_Selected extract_.

Top AI Tools Transforming Asset Management and Custody Banking in 2026: What Senior Leaders Need to Know

Ivan Vemado, AI Lead at Keyrus

The financial services industry has spent the last year experimenting with AI. Now, as we approach 2026, I'm seeing the conversation shift from "what's possible" to "what's production-ready." For senior leaders in asset management and custody banking, the question is no longer whether to adopt AI, but which capabilities will become business-critical in the months ahead.

From Experimentation to Business-Critical: The Rise of Agentic AI

2025 marked the year of AI experimentation across banking. Firms rushed to explore how AI could automate processes, accelerate results, and enhance client experiences. Banking companies developed internal AI solutions grounded in vast libraries of research reports and documents, testing the boundaries of what these technologies could deliver.

But I believe 2026 represents a fundamental shift. The transition from experimentation to business-critical utility is being defined by Agentic AI: systems that possess true "agency." Unlike the static Large Language Models that dominated 2023, these agents can execute multi-step tasks across disparate banking systems without constant human intervention. The financial impact is substantial: McKinsey projects gross cost reductions of up to 70 percent in certain categories, with net aggregate cost decreases of 15 to 20 percent.

In custody banking, I'm seeing this manifest as autonomous corporate action processing. Platforms like our partner All Mates can now parse complex, multi-jurisdictional announcements, reconcile them against client holdings, and execute actions with minimal oversight.

_Directions_.
1/ Answer these questions from the article on AI in asset management:
(a) What does the article say 2025 marked across banking?
(b) What gross cost reductions does McKinsey project in certain categories?
(c) In custody banking, what does the author see Agentic AI manifesting as?
2/ Set down, word for word, the part of the article on AI in asset management that opens with the words containing "In custody banking, I'm" and closes with "with minimal oversight.".

_Raw records_.

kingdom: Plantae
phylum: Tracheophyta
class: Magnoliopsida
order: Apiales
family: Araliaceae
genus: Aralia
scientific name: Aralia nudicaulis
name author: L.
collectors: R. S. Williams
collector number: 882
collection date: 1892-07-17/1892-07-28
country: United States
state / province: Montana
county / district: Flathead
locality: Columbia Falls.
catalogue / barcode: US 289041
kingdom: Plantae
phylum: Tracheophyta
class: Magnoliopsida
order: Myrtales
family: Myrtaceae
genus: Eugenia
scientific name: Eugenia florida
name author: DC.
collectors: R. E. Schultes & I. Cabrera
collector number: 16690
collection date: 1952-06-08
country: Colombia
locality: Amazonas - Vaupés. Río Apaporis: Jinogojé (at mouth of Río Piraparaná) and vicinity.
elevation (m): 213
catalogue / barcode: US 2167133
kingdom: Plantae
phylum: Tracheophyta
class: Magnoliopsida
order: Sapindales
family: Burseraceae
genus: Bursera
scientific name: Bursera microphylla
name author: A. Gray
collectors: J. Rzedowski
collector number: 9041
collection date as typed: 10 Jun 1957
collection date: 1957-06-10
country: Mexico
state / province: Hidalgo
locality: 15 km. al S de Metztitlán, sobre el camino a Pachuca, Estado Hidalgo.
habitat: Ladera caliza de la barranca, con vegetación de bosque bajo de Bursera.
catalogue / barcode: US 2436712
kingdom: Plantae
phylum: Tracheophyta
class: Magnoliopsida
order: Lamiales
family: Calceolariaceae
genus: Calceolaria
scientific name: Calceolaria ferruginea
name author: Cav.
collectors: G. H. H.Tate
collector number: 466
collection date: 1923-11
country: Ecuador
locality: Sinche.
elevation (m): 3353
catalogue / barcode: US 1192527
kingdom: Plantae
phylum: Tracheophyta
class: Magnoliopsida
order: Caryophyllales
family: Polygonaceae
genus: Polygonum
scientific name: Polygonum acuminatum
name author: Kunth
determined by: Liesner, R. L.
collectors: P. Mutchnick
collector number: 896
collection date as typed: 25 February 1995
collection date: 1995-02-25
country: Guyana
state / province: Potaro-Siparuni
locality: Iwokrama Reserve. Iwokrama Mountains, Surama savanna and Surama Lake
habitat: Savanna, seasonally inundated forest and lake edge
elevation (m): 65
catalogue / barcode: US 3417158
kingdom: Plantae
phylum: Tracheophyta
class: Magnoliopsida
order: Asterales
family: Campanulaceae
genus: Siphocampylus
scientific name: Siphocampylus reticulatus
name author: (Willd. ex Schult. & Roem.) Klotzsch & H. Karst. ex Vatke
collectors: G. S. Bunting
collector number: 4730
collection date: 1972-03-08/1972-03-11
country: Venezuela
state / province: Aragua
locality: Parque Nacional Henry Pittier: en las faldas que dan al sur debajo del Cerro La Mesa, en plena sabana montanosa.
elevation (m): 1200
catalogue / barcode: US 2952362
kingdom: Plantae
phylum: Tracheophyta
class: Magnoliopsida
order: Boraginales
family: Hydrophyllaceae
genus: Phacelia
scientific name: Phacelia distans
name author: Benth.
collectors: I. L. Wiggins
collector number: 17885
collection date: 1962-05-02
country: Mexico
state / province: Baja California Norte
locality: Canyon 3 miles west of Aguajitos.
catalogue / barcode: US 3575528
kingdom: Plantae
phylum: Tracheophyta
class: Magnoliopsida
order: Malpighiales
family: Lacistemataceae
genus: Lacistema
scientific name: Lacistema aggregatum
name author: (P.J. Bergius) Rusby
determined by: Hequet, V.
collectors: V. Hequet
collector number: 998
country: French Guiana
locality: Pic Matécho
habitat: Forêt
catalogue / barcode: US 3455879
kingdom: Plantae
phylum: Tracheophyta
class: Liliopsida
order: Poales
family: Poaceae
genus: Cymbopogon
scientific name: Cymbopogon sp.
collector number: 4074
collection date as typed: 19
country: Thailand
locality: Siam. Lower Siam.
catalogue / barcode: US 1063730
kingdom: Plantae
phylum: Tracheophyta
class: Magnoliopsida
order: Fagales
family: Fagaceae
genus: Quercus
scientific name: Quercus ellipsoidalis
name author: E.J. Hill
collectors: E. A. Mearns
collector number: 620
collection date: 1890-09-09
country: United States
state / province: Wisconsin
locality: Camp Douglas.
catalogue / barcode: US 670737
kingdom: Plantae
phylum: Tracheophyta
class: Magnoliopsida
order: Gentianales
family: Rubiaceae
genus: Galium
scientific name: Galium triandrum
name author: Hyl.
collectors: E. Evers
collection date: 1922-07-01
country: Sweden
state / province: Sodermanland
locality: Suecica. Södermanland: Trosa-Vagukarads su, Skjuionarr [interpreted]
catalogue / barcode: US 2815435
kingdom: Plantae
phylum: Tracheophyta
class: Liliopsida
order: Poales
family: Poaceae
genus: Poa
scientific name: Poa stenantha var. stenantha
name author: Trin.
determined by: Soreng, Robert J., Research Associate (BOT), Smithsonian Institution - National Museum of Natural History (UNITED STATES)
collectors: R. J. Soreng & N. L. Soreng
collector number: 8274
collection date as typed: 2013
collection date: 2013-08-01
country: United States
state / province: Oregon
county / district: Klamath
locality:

_Per-task outputs_.
1/
(a) The year of AI experimentation.
(b) Up to 70 percent.
(c) Autonomous corporate action processing.

2/
In custody banking, I'm seeing this manifest as autonomous corporate action processing. Platforms like our partner All Mates can now parse complex, multi-jurisdictional announcements, reconcile them against client holdings, and execute actions with minimal oversight.